Return every line in the items below that contains the string "crops". Case counts, so only lines with that exact capitalization qualify.

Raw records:
# # # # #

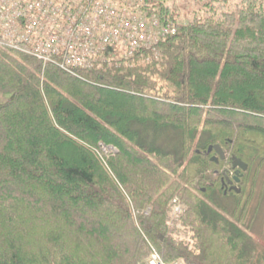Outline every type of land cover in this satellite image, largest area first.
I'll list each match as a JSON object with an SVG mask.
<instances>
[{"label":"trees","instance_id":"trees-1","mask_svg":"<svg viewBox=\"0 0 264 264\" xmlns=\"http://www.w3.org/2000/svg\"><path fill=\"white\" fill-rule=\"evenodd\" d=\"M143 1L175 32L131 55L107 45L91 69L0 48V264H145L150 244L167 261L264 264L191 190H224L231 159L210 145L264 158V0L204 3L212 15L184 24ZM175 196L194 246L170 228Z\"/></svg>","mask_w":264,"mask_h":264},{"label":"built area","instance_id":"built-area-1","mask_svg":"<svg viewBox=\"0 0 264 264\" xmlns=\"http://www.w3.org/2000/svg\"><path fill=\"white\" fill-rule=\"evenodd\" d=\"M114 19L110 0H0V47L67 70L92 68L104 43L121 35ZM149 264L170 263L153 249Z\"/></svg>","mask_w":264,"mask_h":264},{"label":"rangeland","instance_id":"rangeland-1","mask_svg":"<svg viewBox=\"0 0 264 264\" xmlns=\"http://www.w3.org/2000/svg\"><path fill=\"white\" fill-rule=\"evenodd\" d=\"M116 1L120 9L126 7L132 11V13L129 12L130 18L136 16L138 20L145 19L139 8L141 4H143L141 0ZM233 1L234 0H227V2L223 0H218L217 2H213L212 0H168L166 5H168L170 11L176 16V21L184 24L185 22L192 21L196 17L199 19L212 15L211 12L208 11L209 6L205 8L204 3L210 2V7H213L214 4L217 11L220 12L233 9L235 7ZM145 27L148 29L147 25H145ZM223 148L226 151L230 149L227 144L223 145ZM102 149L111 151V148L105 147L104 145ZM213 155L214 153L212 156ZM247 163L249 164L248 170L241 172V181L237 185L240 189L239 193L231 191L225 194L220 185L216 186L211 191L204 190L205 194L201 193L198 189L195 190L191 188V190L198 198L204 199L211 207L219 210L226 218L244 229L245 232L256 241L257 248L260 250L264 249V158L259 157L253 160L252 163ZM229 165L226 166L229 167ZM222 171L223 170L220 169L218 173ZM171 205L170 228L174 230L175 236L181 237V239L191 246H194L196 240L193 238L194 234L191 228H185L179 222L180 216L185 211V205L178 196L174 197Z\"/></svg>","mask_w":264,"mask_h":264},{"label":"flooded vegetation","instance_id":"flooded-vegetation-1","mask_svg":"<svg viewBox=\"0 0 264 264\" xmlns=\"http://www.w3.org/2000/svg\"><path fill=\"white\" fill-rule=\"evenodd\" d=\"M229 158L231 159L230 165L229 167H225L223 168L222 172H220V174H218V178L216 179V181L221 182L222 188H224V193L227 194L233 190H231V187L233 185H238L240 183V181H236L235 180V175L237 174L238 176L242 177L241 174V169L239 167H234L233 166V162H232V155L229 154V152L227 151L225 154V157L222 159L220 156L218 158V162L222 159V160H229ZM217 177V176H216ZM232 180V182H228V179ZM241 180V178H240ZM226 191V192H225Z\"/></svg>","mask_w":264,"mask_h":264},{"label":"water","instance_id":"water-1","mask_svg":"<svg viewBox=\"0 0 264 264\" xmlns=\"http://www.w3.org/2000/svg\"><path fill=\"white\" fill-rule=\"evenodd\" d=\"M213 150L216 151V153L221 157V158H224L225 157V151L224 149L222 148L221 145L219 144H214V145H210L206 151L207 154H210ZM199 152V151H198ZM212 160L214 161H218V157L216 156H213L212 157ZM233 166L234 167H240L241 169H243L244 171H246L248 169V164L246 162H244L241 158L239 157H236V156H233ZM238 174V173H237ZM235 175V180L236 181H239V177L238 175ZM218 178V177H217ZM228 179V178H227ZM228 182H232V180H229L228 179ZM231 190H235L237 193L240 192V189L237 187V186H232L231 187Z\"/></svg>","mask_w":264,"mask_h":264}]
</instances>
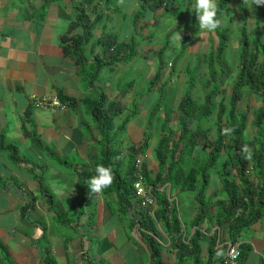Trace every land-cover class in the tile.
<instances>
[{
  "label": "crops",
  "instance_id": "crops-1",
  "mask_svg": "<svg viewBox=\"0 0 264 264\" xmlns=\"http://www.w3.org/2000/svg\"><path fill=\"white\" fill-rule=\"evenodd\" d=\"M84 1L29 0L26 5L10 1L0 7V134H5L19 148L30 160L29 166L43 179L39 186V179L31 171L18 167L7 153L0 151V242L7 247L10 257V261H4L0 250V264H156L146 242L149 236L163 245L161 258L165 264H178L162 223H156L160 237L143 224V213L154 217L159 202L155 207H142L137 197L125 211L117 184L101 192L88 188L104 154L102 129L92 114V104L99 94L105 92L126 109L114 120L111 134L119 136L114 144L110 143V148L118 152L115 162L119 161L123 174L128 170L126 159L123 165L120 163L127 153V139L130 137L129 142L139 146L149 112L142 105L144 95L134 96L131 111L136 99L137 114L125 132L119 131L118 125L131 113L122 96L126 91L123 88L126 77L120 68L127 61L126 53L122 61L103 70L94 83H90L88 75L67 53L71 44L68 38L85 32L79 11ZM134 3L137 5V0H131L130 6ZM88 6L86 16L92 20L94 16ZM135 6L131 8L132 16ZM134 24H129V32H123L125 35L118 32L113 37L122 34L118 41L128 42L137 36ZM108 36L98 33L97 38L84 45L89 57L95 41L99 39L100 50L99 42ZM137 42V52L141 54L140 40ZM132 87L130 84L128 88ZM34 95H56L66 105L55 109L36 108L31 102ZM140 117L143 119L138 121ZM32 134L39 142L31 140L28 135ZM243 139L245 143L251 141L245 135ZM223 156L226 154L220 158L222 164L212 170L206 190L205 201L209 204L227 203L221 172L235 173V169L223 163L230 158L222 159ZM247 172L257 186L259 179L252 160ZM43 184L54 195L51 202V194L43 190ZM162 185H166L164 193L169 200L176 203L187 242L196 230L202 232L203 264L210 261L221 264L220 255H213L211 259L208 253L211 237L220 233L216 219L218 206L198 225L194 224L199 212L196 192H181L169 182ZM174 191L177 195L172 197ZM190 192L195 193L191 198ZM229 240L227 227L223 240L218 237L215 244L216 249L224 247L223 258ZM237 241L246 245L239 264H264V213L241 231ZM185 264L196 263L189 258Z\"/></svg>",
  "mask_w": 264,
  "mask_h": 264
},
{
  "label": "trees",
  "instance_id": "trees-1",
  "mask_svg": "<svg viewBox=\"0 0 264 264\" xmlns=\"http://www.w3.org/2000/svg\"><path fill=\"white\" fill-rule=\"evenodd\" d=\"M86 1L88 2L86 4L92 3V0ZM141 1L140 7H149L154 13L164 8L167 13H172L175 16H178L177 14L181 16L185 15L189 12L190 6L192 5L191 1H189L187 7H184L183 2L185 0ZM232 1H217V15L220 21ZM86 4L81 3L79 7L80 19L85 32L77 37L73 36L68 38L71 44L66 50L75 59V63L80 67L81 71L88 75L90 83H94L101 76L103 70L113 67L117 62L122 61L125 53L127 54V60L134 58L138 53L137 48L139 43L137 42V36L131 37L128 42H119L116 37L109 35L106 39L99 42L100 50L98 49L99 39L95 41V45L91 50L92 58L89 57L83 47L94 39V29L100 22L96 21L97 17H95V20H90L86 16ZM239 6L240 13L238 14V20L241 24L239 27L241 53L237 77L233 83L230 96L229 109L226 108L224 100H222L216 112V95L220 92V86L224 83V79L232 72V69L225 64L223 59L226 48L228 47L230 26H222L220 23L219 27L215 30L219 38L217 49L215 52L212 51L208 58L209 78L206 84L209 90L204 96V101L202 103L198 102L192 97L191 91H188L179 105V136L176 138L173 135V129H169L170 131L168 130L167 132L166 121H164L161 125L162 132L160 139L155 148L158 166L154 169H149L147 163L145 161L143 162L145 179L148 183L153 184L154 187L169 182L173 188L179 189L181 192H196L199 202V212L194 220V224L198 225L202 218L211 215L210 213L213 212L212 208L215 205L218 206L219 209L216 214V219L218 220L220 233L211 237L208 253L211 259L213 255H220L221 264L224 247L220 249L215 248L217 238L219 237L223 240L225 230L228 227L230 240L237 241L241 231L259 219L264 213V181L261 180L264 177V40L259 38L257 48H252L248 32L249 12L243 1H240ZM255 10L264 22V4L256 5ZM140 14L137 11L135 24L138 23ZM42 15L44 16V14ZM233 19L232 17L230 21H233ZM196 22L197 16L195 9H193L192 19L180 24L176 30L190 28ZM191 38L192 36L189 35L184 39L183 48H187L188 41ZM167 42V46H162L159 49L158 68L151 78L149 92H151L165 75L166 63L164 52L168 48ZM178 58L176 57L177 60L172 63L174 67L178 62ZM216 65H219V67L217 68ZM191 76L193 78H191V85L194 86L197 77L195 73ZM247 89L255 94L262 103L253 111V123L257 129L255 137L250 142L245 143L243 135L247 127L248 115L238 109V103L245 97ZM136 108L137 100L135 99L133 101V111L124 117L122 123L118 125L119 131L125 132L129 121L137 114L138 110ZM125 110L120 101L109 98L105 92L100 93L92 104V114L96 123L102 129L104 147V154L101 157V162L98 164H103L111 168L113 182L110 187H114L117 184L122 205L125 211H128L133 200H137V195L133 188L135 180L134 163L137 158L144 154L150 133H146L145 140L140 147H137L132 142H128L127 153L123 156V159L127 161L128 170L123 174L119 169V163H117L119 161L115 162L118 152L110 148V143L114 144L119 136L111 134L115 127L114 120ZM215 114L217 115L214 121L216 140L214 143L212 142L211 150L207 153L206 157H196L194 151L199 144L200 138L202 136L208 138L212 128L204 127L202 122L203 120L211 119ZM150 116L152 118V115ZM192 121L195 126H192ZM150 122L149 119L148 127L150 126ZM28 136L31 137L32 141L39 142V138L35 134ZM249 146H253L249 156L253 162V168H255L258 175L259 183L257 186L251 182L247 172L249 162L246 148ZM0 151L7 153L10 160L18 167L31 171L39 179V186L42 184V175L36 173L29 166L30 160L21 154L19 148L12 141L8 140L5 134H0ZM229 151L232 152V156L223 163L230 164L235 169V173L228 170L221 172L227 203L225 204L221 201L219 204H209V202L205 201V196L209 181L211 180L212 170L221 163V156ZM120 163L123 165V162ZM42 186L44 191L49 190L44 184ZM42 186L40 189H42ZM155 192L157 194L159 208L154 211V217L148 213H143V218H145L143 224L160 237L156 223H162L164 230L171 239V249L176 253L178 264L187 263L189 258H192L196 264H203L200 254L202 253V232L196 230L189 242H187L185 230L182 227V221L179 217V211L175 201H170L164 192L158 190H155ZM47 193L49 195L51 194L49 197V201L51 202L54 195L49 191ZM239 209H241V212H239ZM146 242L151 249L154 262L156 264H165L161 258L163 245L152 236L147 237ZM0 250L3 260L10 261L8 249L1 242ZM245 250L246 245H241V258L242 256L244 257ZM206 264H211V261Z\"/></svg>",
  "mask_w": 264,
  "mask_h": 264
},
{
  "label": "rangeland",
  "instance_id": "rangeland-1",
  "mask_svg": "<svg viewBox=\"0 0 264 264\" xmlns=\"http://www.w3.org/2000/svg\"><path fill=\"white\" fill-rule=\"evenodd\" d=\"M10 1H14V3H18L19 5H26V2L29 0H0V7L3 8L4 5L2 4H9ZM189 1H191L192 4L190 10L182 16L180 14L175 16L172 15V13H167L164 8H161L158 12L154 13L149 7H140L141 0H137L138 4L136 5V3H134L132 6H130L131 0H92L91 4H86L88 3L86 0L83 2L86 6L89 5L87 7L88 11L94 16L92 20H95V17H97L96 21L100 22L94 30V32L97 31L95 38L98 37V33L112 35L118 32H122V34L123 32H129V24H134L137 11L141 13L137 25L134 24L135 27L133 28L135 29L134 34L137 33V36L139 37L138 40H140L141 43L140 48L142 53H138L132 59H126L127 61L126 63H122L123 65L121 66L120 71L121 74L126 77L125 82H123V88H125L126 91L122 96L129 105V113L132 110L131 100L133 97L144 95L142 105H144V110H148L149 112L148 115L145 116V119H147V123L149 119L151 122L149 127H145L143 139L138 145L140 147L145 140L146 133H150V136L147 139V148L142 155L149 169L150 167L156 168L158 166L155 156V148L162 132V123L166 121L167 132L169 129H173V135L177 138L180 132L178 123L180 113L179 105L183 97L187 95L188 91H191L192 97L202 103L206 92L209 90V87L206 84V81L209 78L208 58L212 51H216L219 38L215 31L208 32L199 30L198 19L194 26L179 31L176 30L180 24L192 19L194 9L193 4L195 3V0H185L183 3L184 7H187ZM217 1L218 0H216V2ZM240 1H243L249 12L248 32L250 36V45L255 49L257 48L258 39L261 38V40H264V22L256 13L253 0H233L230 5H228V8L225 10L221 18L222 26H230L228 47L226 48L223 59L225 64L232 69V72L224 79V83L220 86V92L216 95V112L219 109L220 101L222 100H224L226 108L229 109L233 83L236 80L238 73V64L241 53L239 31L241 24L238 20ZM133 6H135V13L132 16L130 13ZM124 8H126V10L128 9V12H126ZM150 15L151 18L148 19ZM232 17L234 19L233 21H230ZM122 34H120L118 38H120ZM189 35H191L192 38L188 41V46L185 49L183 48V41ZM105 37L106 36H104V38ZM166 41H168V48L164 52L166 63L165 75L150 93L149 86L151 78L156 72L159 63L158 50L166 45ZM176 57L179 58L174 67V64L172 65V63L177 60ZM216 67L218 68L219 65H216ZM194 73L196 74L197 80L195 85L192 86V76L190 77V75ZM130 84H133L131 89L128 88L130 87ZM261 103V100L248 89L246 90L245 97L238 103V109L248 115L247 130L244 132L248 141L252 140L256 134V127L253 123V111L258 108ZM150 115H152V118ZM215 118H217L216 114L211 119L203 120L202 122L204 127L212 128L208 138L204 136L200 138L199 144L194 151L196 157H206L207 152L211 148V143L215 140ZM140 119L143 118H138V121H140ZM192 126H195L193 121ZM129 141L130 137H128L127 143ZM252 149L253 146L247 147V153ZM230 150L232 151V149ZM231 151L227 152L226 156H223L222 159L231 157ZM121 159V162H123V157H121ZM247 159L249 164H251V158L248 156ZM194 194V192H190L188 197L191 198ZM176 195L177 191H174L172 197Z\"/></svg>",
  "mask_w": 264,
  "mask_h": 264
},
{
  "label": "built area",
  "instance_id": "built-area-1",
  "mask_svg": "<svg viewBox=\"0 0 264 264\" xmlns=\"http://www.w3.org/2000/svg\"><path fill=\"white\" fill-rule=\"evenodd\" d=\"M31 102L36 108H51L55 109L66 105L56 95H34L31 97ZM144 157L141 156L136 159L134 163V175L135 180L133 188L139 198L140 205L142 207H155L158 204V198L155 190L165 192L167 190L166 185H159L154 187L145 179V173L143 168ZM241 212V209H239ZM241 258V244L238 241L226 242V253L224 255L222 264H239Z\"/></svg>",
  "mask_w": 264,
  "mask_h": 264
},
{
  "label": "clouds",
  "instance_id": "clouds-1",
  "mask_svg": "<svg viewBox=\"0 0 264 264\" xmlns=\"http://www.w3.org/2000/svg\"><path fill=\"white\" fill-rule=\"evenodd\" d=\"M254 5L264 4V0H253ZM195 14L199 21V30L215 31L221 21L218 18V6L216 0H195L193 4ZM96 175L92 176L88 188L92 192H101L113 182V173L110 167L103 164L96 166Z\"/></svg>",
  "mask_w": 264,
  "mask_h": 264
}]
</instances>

# # # # #

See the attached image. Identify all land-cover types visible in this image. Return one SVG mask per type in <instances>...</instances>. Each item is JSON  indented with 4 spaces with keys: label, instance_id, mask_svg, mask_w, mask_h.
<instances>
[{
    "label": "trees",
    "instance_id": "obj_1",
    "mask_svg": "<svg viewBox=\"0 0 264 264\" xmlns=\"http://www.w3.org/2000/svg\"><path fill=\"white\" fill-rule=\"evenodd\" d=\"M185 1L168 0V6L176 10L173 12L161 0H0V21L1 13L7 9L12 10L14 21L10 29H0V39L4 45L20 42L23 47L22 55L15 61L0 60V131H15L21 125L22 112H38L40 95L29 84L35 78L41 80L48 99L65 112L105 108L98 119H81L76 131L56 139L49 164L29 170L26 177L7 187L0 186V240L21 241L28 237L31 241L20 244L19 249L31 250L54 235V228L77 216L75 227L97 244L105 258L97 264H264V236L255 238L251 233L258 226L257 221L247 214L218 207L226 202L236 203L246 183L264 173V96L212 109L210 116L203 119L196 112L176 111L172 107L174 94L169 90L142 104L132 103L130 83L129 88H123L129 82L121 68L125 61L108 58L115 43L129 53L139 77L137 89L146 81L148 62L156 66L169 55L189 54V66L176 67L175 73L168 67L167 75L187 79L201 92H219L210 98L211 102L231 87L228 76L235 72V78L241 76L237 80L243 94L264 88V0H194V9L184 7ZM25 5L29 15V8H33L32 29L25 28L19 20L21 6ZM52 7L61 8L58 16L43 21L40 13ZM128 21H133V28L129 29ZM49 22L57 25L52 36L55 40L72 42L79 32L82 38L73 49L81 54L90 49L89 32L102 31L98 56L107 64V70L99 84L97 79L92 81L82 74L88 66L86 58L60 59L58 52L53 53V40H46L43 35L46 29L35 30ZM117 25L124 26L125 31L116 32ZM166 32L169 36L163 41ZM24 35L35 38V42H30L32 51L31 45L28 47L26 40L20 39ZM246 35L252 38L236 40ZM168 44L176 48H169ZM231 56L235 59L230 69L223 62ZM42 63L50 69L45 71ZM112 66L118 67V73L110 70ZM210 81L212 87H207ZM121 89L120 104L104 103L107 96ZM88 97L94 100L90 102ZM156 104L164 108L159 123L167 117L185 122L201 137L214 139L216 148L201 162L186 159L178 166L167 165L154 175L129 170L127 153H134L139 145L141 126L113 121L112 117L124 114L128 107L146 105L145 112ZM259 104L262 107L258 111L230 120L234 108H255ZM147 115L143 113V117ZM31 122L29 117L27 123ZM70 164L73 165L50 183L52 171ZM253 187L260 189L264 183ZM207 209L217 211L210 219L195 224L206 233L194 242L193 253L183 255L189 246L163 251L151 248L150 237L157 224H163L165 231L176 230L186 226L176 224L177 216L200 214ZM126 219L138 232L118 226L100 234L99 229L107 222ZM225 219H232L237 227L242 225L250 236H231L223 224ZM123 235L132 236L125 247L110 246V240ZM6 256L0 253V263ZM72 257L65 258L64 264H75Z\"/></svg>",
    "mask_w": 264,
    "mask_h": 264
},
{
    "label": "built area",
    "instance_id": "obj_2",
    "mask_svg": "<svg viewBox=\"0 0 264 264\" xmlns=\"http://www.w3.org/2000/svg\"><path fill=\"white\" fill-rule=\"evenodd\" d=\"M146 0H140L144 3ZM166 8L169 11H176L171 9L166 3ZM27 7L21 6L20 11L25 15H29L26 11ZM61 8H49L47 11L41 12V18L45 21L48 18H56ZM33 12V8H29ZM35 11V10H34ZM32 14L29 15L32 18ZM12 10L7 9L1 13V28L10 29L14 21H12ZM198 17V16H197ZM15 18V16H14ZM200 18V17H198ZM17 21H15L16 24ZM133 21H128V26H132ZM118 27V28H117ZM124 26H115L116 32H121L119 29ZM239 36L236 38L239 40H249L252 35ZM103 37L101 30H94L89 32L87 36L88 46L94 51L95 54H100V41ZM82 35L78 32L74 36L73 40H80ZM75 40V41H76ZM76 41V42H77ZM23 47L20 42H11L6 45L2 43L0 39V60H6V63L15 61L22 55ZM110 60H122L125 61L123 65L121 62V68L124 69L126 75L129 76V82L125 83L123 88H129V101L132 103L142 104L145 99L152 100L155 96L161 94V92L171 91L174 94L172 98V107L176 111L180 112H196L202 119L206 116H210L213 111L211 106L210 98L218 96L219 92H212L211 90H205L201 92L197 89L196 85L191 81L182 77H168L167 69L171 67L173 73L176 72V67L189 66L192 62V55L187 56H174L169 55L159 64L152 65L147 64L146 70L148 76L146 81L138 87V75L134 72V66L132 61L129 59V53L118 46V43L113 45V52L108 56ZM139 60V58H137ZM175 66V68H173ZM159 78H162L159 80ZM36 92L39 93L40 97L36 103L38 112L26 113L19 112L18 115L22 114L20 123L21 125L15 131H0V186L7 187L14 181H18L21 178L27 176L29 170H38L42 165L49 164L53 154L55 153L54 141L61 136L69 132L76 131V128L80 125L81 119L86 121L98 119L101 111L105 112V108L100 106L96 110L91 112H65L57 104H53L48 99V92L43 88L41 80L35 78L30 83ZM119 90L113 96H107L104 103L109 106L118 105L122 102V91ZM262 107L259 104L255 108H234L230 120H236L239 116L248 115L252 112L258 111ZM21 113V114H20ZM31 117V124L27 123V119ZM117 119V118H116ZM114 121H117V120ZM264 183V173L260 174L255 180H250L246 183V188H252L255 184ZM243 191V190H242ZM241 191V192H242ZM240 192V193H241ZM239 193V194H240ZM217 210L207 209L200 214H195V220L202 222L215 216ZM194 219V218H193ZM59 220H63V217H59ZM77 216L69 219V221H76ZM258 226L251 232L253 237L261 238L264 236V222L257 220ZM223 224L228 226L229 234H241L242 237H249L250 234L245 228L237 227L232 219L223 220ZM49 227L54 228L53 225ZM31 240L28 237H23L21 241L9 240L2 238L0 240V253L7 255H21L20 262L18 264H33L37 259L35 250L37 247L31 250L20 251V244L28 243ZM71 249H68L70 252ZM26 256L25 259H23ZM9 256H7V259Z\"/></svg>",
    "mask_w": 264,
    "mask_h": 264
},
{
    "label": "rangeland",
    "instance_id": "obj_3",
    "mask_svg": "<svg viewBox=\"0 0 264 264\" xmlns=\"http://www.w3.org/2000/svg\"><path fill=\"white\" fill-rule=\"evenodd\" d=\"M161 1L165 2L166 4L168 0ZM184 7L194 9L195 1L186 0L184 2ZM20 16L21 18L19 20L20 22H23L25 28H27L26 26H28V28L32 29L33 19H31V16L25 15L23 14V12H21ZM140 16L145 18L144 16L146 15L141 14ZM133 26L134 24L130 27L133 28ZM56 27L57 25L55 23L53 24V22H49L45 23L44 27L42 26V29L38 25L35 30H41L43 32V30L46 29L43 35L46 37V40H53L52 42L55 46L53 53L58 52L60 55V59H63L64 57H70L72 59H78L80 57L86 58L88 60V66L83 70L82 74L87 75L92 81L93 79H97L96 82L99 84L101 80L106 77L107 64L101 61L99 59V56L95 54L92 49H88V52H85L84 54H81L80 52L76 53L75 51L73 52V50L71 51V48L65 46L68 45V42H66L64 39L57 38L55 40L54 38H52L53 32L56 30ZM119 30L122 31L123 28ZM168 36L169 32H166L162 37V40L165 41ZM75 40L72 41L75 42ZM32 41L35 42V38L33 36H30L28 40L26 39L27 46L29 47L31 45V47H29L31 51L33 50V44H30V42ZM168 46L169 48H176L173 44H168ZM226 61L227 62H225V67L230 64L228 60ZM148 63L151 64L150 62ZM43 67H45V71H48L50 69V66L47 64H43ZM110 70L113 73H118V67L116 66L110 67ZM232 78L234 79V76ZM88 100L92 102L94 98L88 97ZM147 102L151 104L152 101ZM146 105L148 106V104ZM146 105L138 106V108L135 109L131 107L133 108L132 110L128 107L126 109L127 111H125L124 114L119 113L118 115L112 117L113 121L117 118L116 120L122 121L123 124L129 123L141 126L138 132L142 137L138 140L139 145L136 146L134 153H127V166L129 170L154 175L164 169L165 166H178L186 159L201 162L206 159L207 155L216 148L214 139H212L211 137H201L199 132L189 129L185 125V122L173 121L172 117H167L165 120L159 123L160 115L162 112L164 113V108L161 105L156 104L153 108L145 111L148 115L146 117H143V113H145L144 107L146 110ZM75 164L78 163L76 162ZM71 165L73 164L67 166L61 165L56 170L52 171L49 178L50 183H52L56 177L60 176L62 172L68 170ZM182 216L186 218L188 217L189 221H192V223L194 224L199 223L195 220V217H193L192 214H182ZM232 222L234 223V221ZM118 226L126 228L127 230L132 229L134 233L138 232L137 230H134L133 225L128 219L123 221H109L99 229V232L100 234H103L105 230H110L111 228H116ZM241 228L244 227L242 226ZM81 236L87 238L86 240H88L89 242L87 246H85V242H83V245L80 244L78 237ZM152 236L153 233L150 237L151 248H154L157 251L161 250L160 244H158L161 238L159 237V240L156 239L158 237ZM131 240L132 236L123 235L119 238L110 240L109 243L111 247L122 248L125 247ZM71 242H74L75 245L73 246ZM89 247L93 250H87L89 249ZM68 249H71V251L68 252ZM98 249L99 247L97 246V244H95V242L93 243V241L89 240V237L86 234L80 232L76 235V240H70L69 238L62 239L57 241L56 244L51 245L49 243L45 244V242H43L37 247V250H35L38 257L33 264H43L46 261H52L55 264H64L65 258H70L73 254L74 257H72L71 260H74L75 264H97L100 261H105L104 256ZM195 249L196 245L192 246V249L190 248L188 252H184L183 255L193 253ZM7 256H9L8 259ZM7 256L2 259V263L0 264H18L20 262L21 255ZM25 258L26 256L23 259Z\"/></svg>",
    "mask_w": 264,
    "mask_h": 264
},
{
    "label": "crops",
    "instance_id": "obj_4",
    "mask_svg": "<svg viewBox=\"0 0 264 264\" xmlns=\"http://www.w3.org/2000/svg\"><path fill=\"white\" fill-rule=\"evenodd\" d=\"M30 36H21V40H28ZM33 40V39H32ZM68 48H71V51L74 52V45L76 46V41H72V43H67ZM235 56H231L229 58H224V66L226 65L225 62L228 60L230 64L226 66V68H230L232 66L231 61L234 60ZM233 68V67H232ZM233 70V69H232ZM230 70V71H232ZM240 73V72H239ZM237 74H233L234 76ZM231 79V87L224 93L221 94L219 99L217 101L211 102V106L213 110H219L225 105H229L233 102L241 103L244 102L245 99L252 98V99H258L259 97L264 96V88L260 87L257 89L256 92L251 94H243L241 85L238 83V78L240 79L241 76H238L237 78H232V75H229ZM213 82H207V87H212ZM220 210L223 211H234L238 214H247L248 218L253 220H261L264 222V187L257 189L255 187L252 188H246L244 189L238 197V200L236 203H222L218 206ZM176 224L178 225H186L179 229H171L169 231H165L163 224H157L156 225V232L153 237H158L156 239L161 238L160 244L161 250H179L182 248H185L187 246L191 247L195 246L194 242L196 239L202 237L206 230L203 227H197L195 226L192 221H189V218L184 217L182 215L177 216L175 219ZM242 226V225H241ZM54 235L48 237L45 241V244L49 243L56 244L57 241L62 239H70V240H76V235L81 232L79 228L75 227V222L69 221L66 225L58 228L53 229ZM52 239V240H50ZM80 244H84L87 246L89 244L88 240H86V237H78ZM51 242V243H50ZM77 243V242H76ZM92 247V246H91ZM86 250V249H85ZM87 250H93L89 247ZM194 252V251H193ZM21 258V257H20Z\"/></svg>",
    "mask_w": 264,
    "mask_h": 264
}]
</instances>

# # # # #

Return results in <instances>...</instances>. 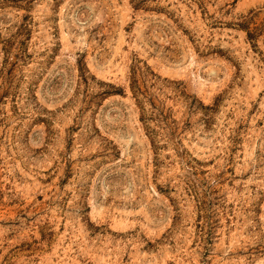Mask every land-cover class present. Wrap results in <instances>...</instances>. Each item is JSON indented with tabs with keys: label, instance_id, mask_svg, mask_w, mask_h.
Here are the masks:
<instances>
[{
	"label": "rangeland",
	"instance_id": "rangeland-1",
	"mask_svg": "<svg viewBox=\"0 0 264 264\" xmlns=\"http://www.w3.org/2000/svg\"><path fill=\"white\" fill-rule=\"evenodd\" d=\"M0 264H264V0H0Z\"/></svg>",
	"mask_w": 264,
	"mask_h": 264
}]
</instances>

# # # # #

Completed exercise:
  "label": "crops",
  "instance_id": "crops-1",
    "label": "crops",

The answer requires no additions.